Generally, the set of all primitive elements for a finite separable extension L / K is the complement of a finite collection of proper K-subspaces of L, namely the intermediate fields. This statement says nothing for the case of finite fields, for which there is a computational theory dedicated to finding a generator of the multiplicative group of the field (a cyclic group), which is a fortiori a primitive element. Where K is infinite, a pigeonhole principle proof technique considers the linear subspace generated by two elements and proves that there are only finitely many linear combinations

${\displaystyle \gamma =\alpha +c\beta \ }$

with c in K, that fail to generate the subfield containing both elements:

as ${\displaystyle K(\alpha ,\beta )/K(\alpha +c\beta )}$ is a separable extension, if ${\displaystyle K(\alpha +c\beta )\subsetneq K(\alpha ,\beta )}$ there exists a non-trivial embedding ${\displaystyle \sigma :K(\alpha ,\beta )\to {\overline {K}}}$ whose restriction to ${\displaystyle K(\alpha +c\beta )}$ is the identity which means ${\displaystyle \sigma (\alpha )+c\sigma (\beta )=\alpha +c\beta }$ and ${\displaystyle \sigma (\beta )\neq \beta }$ so that ${\displaystyle c={\frac {\sigma (\alpha )-\alpha }{\beta -\sigma (\beta )}}}$. This expression for c can take only ${\displaystyle [K(\alpha ):K][K(\beta ):K]}$ different values. For all other value of ${\displaystyle c\in K}$ then ${\displaystyle K(\alpha ,\beta )=K(\alpha +c\beta )}$.

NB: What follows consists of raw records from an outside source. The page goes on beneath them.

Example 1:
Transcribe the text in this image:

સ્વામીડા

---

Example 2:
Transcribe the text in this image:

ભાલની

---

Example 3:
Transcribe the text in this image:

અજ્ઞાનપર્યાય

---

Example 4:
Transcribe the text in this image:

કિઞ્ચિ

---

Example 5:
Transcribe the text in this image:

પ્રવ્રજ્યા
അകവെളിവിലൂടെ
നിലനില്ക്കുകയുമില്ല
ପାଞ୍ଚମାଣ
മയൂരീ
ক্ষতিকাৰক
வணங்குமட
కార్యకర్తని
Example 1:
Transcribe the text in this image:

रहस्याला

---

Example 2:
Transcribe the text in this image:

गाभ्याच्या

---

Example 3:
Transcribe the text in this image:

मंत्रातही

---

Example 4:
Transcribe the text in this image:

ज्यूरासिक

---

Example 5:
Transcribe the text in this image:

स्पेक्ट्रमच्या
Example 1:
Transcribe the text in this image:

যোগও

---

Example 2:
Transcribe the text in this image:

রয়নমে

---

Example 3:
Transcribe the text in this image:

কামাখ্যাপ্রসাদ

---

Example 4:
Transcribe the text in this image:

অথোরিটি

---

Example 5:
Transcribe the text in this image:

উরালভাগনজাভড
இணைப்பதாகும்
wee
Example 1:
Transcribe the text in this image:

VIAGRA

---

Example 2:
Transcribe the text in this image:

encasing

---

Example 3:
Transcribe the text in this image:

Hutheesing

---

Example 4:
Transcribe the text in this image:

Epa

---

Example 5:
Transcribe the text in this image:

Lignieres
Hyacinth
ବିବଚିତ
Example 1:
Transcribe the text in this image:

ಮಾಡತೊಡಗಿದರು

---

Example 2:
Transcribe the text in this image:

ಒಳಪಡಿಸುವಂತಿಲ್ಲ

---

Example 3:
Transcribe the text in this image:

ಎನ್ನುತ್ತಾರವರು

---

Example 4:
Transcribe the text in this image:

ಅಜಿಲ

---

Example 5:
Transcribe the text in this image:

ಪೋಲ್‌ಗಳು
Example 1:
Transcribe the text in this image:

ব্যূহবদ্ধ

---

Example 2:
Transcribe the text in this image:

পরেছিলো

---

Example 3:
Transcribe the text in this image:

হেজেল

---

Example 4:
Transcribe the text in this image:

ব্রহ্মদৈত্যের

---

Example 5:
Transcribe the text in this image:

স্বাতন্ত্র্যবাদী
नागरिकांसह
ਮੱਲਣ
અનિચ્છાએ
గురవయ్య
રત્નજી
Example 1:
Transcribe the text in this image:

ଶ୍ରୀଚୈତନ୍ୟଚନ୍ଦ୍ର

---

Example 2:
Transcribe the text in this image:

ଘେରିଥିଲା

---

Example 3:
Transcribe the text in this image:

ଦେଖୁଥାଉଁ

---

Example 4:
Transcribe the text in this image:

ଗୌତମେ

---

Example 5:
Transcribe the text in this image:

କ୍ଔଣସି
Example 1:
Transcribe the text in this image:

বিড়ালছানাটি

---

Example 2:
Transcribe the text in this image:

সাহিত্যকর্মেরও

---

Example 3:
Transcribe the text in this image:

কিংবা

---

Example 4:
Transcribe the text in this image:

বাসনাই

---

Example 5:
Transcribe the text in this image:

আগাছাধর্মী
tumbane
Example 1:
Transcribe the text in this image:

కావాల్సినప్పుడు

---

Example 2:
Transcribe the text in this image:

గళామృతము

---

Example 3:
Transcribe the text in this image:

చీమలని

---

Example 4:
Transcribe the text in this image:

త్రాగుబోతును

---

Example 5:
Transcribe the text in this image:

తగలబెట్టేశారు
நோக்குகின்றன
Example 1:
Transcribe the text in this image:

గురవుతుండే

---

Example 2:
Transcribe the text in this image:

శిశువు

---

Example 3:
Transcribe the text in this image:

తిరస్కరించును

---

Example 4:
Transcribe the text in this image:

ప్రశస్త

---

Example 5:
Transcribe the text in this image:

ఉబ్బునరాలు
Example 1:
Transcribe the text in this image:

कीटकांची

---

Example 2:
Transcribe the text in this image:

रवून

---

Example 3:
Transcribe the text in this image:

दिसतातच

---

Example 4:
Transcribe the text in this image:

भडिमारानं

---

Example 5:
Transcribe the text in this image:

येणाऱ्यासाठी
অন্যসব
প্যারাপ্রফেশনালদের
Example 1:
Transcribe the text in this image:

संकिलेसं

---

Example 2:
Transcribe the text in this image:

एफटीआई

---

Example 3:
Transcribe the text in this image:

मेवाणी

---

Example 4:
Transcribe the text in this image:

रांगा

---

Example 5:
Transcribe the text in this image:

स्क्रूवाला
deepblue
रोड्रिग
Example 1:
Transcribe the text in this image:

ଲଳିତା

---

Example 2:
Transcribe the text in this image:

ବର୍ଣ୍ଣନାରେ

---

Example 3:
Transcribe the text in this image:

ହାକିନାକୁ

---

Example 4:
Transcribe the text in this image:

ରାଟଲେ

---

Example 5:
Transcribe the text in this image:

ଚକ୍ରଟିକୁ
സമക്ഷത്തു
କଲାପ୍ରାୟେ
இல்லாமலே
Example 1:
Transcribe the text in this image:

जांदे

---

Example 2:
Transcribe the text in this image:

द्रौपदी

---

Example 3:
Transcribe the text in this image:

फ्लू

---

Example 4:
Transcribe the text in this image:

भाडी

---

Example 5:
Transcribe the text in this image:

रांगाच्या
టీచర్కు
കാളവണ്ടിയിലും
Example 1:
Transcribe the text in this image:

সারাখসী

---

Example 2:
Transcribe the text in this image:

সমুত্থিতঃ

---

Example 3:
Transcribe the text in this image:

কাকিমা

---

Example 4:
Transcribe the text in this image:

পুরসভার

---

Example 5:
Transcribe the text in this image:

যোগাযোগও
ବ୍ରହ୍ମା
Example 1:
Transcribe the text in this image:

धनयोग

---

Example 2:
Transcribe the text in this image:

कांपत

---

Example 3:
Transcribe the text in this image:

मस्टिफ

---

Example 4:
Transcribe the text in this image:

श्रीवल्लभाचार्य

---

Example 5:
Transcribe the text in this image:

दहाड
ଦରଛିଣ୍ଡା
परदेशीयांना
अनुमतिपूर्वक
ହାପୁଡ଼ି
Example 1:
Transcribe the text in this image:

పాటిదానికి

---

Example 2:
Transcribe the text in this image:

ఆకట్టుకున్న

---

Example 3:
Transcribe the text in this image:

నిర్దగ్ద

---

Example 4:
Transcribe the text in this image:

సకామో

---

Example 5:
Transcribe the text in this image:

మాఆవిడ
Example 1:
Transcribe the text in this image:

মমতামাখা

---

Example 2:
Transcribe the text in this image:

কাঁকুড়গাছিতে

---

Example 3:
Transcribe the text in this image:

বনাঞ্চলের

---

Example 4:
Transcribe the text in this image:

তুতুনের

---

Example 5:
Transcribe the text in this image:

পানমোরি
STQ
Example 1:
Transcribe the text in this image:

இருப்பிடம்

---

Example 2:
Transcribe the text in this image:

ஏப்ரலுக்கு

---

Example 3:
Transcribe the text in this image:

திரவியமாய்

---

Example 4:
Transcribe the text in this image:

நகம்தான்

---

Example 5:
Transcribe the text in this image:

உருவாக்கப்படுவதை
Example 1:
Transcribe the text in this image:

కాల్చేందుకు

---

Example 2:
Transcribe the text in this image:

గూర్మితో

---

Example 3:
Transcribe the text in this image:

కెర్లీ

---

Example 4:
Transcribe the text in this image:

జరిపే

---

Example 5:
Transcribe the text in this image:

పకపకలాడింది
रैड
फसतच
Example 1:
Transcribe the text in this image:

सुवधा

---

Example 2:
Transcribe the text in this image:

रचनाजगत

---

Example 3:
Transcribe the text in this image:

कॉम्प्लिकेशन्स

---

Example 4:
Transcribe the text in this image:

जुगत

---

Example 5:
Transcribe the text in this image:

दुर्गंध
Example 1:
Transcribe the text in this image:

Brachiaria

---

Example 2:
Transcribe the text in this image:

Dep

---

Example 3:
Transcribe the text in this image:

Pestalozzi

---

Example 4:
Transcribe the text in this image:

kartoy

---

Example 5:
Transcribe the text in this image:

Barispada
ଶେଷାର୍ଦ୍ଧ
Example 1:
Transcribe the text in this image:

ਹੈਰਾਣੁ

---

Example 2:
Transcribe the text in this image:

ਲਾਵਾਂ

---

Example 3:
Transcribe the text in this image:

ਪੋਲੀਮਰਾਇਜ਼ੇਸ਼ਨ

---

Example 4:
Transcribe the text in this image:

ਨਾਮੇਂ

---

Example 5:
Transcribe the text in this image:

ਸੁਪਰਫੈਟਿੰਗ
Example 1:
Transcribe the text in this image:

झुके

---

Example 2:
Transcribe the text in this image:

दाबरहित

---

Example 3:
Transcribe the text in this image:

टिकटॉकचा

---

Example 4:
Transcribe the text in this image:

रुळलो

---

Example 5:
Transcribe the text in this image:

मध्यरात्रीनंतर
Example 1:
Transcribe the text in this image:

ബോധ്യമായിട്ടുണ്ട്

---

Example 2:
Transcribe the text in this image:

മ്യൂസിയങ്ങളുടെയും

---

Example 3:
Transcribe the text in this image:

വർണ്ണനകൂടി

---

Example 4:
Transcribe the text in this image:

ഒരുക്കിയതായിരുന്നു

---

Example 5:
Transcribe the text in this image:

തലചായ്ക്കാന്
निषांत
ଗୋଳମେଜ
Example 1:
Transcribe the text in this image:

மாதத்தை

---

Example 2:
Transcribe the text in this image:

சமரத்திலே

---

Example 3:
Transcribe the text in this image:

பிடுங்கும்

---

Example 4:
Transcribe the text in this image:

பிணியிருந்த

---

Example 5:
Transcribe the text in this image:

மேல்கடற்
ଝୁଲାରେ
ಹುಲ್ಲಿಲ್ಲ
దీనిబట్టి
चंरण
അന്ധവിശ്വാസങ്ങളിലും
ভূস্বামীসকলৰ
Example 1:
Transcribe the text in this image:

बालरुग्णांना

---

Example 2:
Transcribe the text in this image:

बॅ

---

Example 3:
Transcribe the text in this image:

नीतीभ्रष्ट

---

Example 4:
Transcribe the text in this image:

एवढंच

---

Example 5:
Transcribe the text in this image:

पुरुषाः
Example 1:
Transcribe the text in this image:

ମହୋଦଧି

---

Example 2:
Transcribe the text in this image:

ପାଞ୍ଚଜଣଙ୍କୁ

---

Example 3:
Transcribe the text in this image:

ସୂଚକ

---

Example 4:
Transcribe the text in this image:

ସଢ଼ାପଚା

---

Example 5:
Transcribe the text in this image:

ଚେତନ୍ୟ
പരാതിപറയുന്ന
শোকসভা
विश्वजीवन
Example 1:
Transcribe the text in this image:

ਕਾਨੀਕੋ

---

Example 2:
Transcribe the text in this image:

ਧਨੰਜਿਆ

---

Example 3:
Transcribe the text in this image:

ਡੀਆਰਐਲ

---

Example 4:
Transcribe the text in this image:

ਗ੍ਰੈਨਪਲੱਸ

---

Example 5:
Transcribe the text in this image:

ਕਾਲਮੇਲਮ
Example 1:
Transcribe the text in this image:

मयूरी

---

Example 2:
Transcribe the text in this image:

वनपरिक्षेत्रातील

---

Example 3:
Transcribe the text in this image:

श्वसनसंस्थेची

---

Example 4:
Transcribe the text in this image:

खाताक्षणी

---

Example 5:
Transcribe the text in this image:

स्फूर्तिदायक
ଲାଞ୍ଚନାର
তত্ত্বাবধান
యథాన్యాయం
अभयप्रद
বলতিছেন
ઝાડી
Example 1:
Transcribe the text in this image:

This is almost immediate as a way of showing how Artin's result implies the classical result, and a bound for the number of exceptional c in terms of the number of intermediate fields results (this number being something that can be bounded itself by Galois theory and a priori). Therefore, in this case trial-and-error is a possible practical method to find primitive elements.

## Example

It is not, for example, immediately obvious that if one adjoins to the field ${\displaystyle \mathbb {Q} }$ of rational numbers roots of both polynomials

${\displaystyle x^{2}-2\ }$

and

${\displaystyle x^{2}-3,\ }$

say ${\displaystyle {\sqrt {2}}}$ and ${\displaystyle {\sqrt {3}}}$ respectively, to get a field K = ${\displaystyle \mathbb {Q} ({\sqrt {2}},{\sqrt {3}})}$ of degree 4 over ${\displaystyle \mathbb {Q} }$, that the extension is simple and there exists a primitive element γ in K so that K = ${\displaystyle \mathbb {Q} (\gamma )}$. One can in fact check that with

${\displaystyle \gamma ={\sqrt {2}}+{\sqrt {3}}}$

the powers γ i for 0 ≤ i ≤ 3 can be written out as linear combinations of 1, ${\displaystyle {\sqrt {2}}}$, ${\displaystyle {\sqrt {3}}}$, and ${\displaystyle {\sqrt {2}}{\sqrt {3}}={\sqrt {6}}}$ with integer coefficients. Taking these as a system of linear equations, or by factoring, one can solve for ${\displaystyle {\sqrt {2}}}$ and ${\displaystyle {\sqrt {3}}}$ over ${\displaystyle \mathbb {Q} (\gamma )}$ (one gets, for instance, ${\displaystyle {\sqrt {2}}=\scriptstyle {\frac {\gamma ^{3}-9\gamma }{2}}}$), which implies that this choice of γ is indeed a primitive element in this example. A simpler argument, assuming the knowledge of all the subfields as given by Galois theory, is to note the independence of 1, ${\displaystyle {\sqrt {2}}}$, ${\displaystyle {\sqrt {3}}}$, and ${\displaystyle {\sqrt {2}}{\sqrt {3}}}$ over the rationals; this shows that the subfield generated by γ cannot be that generated by ${\displaystyle {\sqrt {2}}}$ or ${\displaystyle {\sqrt {3}}}$ or ${\displaystyle {\sqrt {2}}{\sqrt {3}}}$, exhausting all the subfields of degree 2. Therefore, it must be the whole field.